When `runtime_fallback.enabled === true`, legacy `model-fallback` event handlers are disabled (`shouldHandleModelFallback()` returns false). Primary ultraworker depends entirely on `runtime_fallback`. Subagents use **background-agent fallback** (`tryFallbackRetry` / respawn), which continues to work.

### 5. Quota errors are classified retryable, but integration is incomplete

`classifyRuntimeFallbackError()` correctly maps `"The usage limit has been reached"` → `quota_exceeded`, and `isRuntimeFallbackRetryableError()` returns `true` for that type.

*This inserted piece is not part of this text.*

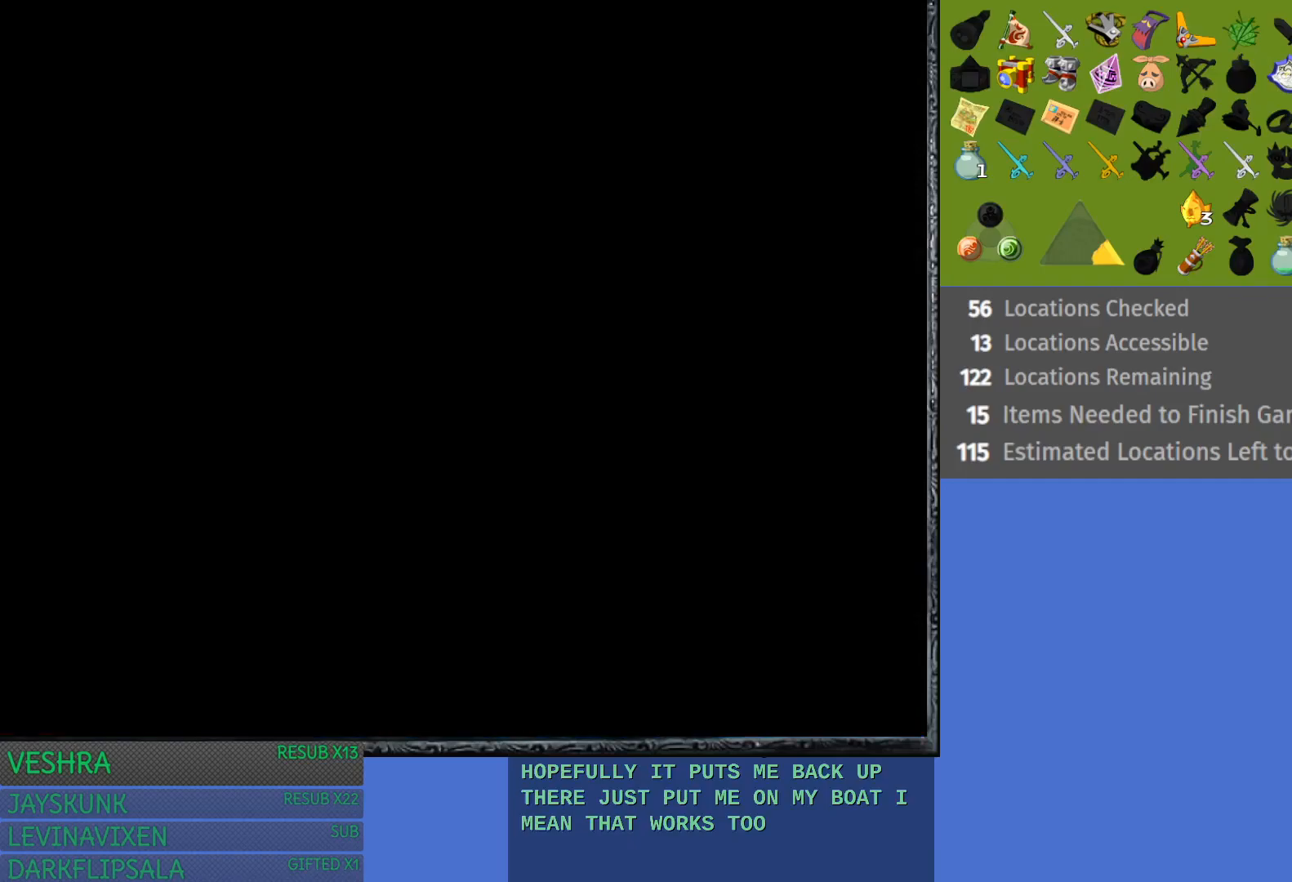
{"buttons": [], "left_stick": "up-right", "right_stick": "center", "events": []}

The classifier is fine; the **dispatch / race / restore** logic is not.

### 6. OmO `[runtime-fallback]` logs not visible in OpenCode log file

No `[runtime-fallback]` lines appear in `opencode.log`, making production diagnosis difficult. Consider routing plugin logs to the same sink or documenting where to find them.

---

## Suggested fixes (for maintainers)

### Fix 1 — Defer toast until dispatch is accepted (high priority)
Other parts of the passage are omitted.